A knee sprain is an injury of the ligaments; tough bands of fibrous tissue that connect the bones of the upper and lower leg at the knee joint. One of the main forms of knee sprain is in the anterior cruciate ligament (ACL). The ACL and the posterior cruciate ligament (PCL) bridge the inside of the knee joint, forming an, “X” pattern that stabilises the knee against front-to-back and back-to-front forces. There are certain movements in the knee that causes a sprain in the ACL such as: a sudden stop; a twist, pivot, or change in direction at the joint; extreme over-straightening (hyperextension); or a direct impact to the outside of the knee or lower leg. These injuries are quiet common among athletes in sports such as: football, basketball, soccer, rugby, wrestling, gymnastics, and skiing.
It is suggested that when one knee ligament suffers a sprain, there is a good chance that the other parts of the knee may also be injured, most commonly the ACL. Knee sprains are very common. ACL sprains tend to cause more significant symptoms compared to MCL injuries. The most frequent signs of an ACL sprain are:
- A pop heard or felt inside your knee at the time of injury
- Significant knee swelling within a few hours after injury
- Severe knee pain that prevents you from continued participation in your sport
- Black-and-blue discoloration around the knee
- Knee instability- the feeling that your knee will buckle or give out
After injury, a physiotherapist will examine both knees, comparing the injured knee to the uninjured one.

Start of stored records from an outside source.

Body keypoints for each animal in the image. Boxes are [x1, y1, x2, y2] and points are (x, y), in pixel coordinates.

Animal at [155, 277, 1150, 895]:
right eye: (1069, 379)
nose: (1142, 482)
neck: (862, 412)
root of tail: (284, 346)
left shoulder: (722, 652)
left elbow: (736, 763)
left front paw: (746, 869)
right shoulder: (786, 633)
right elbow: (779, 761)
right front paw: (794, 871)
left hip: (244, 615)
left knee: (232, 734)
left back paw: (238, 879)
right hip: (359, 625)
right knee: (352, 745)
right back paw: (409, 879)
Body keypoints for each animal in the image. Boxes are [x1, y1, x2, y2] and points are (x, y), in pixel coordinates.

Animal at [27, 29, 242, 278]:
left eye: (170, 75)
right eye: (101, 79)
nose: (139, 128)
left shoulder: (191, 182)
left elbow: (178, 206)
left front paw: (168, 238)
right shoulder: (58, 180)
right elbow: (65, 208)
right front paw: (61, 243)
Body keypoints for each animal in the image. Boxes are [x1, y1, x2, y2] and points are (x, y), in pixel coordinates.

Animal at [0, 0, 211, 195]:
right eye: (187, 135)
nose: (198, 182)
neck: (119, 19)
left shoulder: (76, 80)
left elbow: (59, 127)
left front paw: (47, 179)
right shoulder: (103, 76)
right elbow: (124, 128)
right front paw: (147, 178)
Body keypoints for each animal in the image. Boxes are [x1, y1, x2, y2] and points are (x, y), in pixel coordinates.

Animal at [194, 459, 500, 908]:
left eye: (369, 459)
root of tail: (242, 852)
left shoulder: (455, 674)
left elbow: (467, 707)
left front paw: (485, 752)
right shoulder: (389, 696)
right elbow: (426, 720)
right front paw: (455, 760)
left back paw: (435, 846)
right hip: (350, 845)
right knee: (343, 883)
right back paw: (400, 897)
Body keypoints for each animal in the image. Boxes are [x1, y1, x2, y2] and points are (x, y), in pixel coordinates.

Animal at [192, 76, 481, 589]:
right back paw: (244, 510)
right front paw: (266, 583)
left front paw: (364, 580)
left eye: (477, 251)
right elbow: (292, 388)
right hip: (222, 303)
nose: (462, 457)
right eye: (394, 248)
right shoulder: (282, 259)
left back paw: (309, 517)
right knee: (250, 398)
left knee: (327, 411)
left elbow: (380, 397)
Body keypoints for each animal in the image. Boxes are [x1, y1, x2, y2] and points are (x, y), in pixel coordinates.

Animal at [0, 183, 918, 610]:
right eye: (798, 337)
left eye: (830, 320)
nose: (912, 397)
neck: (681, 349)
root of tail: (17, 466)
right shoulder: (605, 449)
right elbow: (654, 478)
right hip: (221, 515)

During this exam, the physiotherapist will check your injured knee for signs of swelling, deformity, tenderness, fluid inside the knee joint and discoloration. If the patient does not have too much pain and swelling, a physiotherapist will then evaluate the knee’s range of motion and will pull against the ligaments to check their strength. During the exam, the patient will have to bend their knee and the physiotherapist will gently pull forward or push backward on their lower leg where it meets the knee.
Based on the results of the patients’ exam, diagnostic tests may need to be performed to further evaluate the condition of the patients’ knee. These tests may include standard X-Ray’s to check for ligament separation from bone or fracture. Tests may also include a MRI scan or a camera –guided knee surgery (arthroscopy). The expected duration of the injury depends on the severity of the patients’ knee sprain, their rehabilitation program, and what type of sports the patients play. In general, milder sprains heal within 2-4 weeks, whereas other types may take 4-12 months. There are many ways of preventing ACL knee sprain, to help sports related injuries you can:
- Warm up and stretch before participating in athletic activities
- Do exercises which strengthen the leg muscles around the knee, especially the quadriceps.
- Avoid sudden increases in the intensity of a training program. Do not push too hard or too fast. Gradually increase intensity.
- Wear comfortable, supportive shoes that fit your feet and fit your sport
About 90% of people with ACL injuries can expect a full recovery after proper treatment and a good physical therapy program. As a long-term complication, some patients who suffered from an ACL sprain eventually develop pain from osteoarthritis in the joint where the knee has been injured. This symptom may not become present until 15 to 20 years after the initial knee injury.
Call a professional when:
- Knee becomes very painful or swollen
- Cannot bear weight
- Feels as if it will buckle or give out.